Coração Partido é quase uma versão russa de “After”... para o bem e para o mal
A adaptação do romance de Anna Jane chegou aos cinemas brasileiros
Créditos da imagem: (Divulgação)
A ideia de um filme russo chegar aos cinemas brasileiros para o público adolescente e jovem adulto pode parecer estranha a princípio, mas é só ver o cartaz de Coração Partido para entender que ele, na verdade, está mais próximo de nós do que imaginamos. O longa dirigido por Mikhail Vaynberg realmente tem todos os elementos de filmes como After, Belo Desastre ou Através da Minha Janela… para o bem e para o mal.
Em Coração Partido acompanhamos Polina (Veronika Zhuravleva), uma jovem que precisa recomeçar a vida após se mudar para outra cidade quando sua mãe decide morar com o novo namorado. Na nova escola, ela começa a sofrer bullying e, então, é defendida por Bars (Daniel Vegas), o aluno mais temido e misterioso do colégio, que decide fingir ser seu namorado para protegê-la.
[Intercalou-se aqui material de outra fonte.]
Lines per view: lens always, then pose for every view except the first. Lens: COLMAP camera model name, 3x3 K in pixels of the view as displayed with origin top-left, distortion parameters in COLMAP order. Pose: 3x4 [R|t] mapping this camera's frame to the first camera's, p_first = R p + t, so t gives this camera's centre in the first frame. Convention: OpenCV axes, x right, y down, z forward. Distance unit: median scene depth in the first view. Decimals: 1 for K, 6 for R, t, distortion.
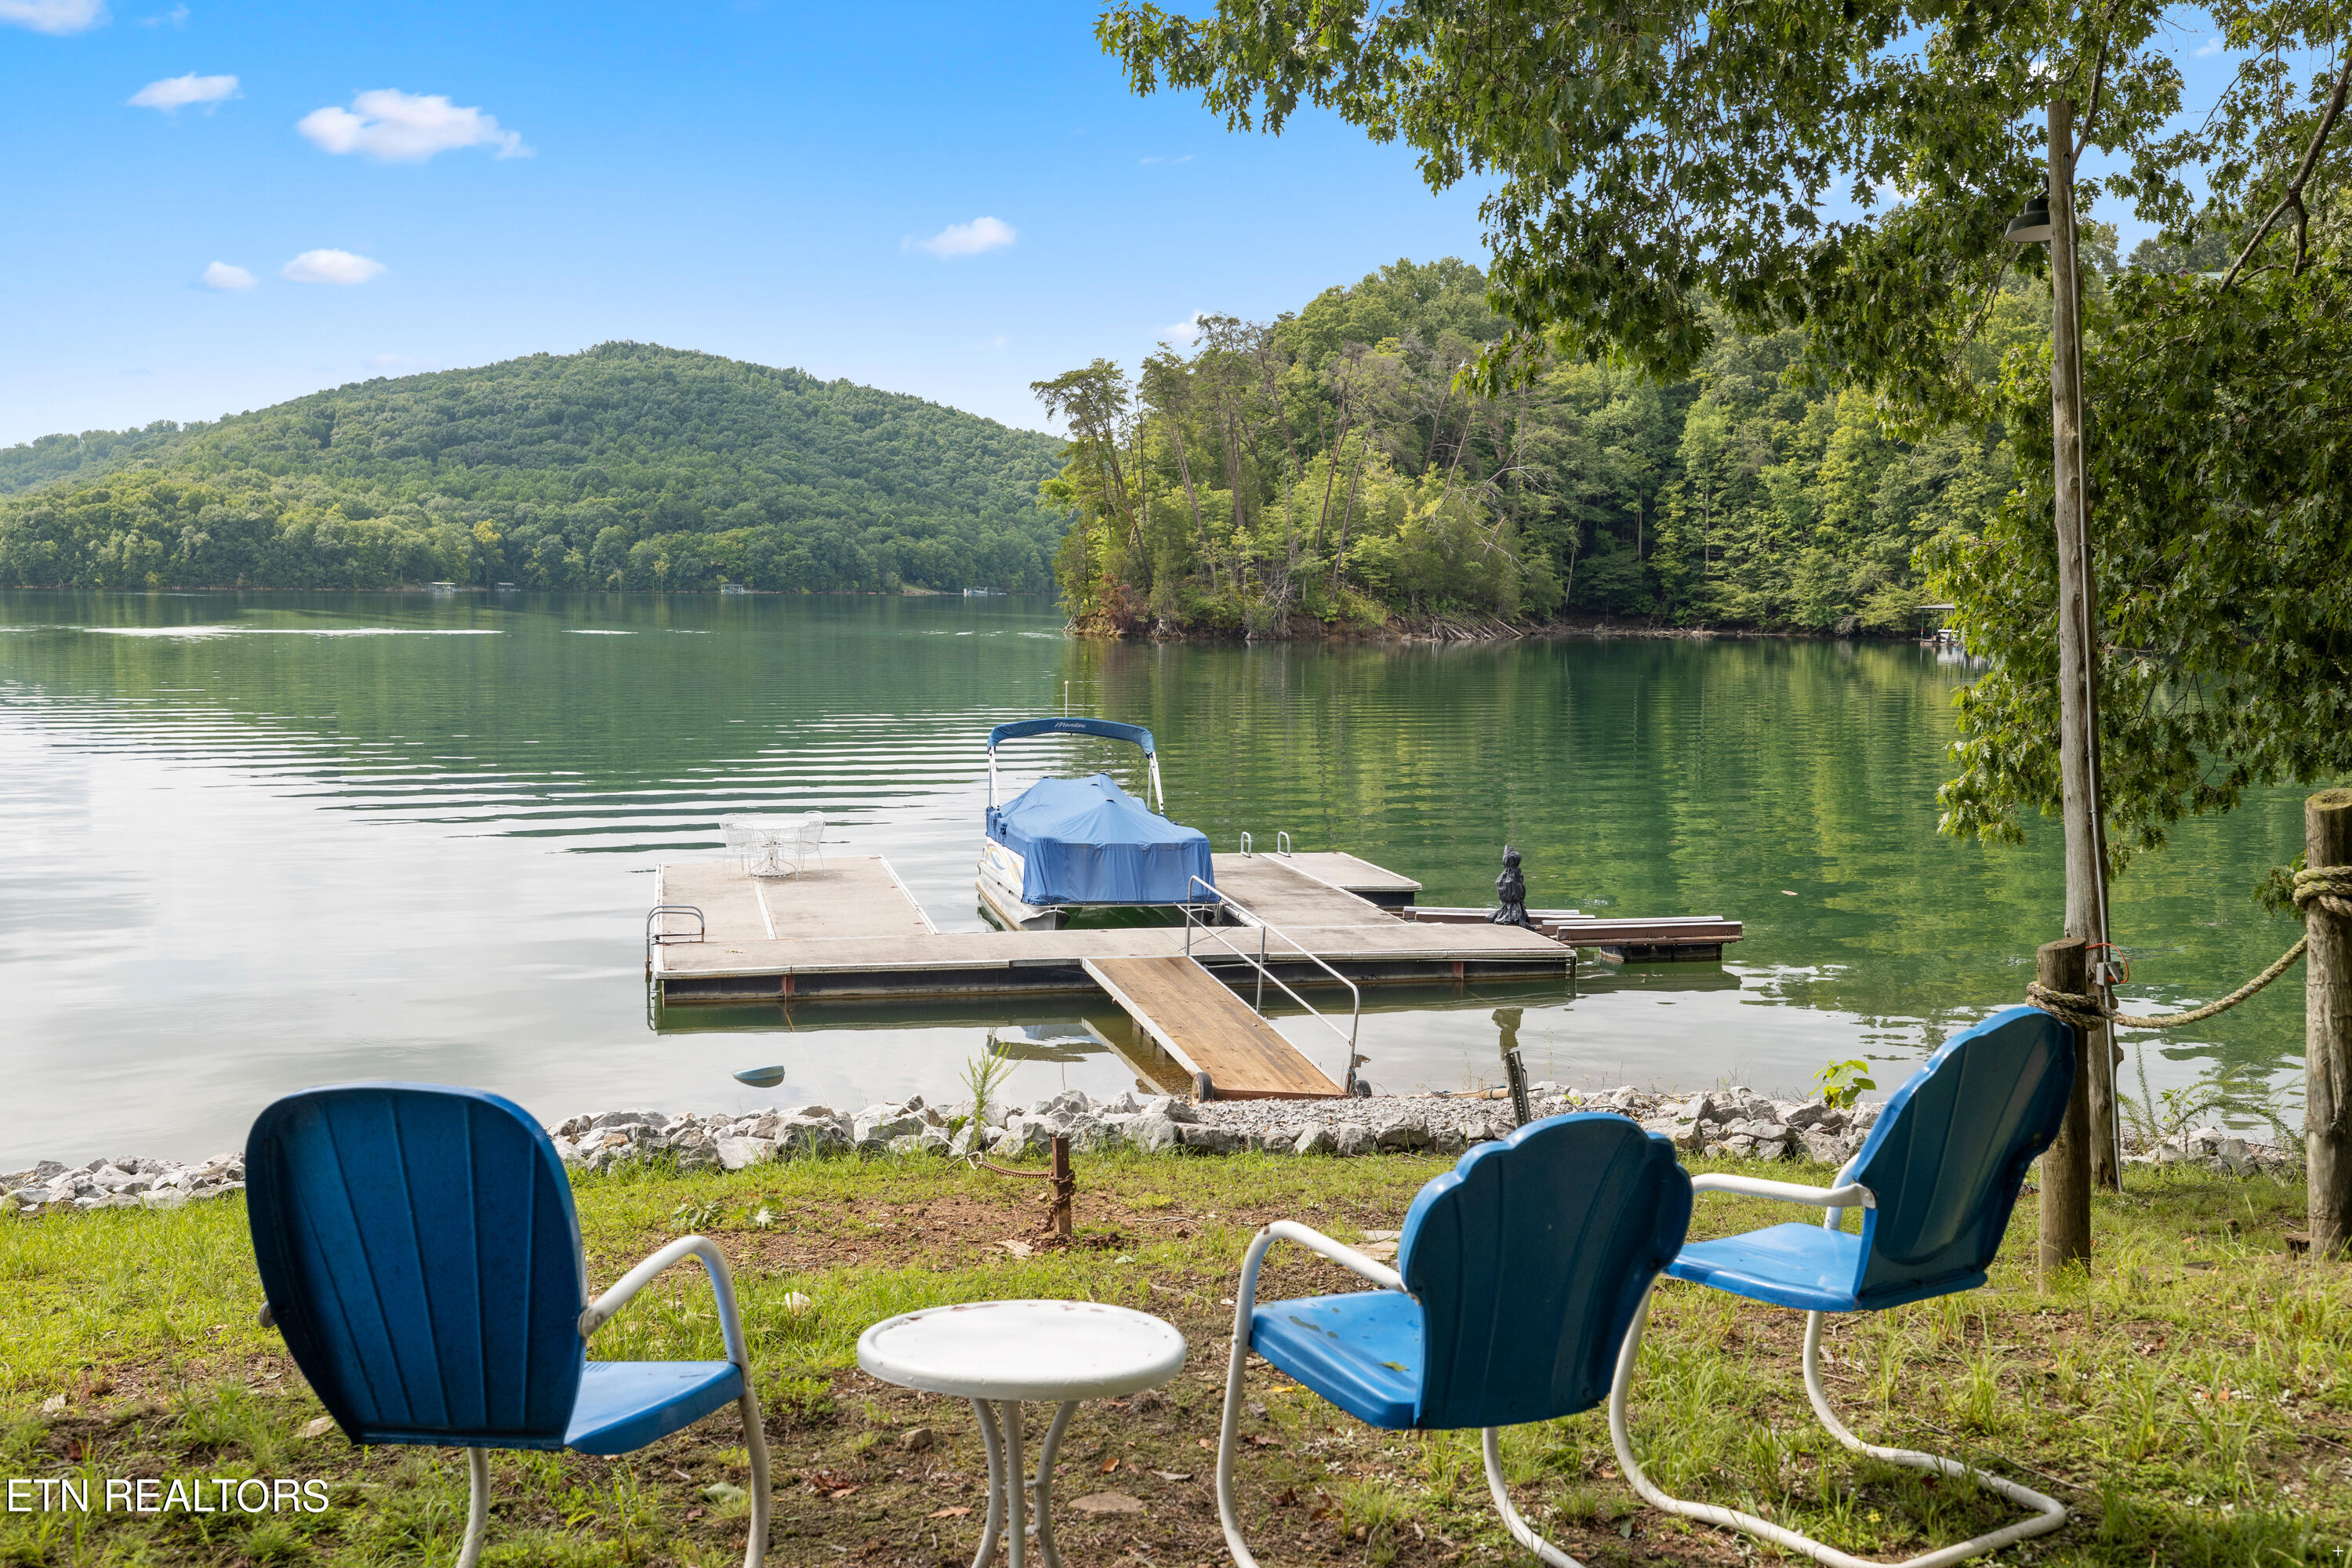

É a mistura de todos os clichês possíveis de “fake dating" com “enemies to lovers” (os dois são vizinhos e, inicialmente, não se dão bem) que o próprio romance best-seller de Anna Jane já oferecia, mas a confiança que Zhuravleva e Vegas têm um com o outro em tela ajuda a relação a fluir melhor, especialmente quando eles finalmente decidem se abrir um com o outro e dividem suas vulnerabilidades.
No entanto, nos momentos em que o relacionamento é marcado por olhares malvados e atitudes dramáticas dos dois – o que acontece com uma certa frequência – a vontade que dá é de se contorcer enquanto fechamos os olhos. A quantidade de cenas em que Bars aparece todo molhado por algum motivo aleatório também não ajuda. Poderia ser sensual, mas, no filme, acaba ficando apenas gratuito e sem contexto.
Os diálogos criados pelo roteiro de Mariya Elisovetskaya, Marianna Kadrzhanova, Evgeniya Nazipova, Michael Vaynberg e Ulyana Zvereva (sim, toda essa galera aqui) também não ajuda. Especialmente dentro da escola, as falas e atitudes parecem forçadas e não condizem com a idade dos estudantes.
Há alguns momentos divertidos, como Polina dançando BTS com as amigas novas, mas o drama realmente interessante em Coração Partido acontece quando envolve as famílias dos dois protagonistas. Ou melhor, os pais.
Bars tem um pai poderoso e muito controlador, que mal aparece na vida do filho. Enquanto isso, Polina começa a ver constantemente o quanto o novo padrastro maltrata a mãe e renega seus próprios deveres paternos com os filhos do casamento anterior. É um ótimo feito para o diretor o quanto o desenrolar de cada uma dessas histórias é revoltante enquanto espectador.
Tudo isso culmina no final do longa em que mais um dos clássicos clichês de romances teen – de famílias se envolvendo nos relacionamentos – acontece e deixa um gancho daqueles para o futuro. Agora a esperança é que um segundo filme seja confirmado e distribuído no Brasil também ou que, pelo menos, os livros da duologia ganhem logo uma tradução por aqui.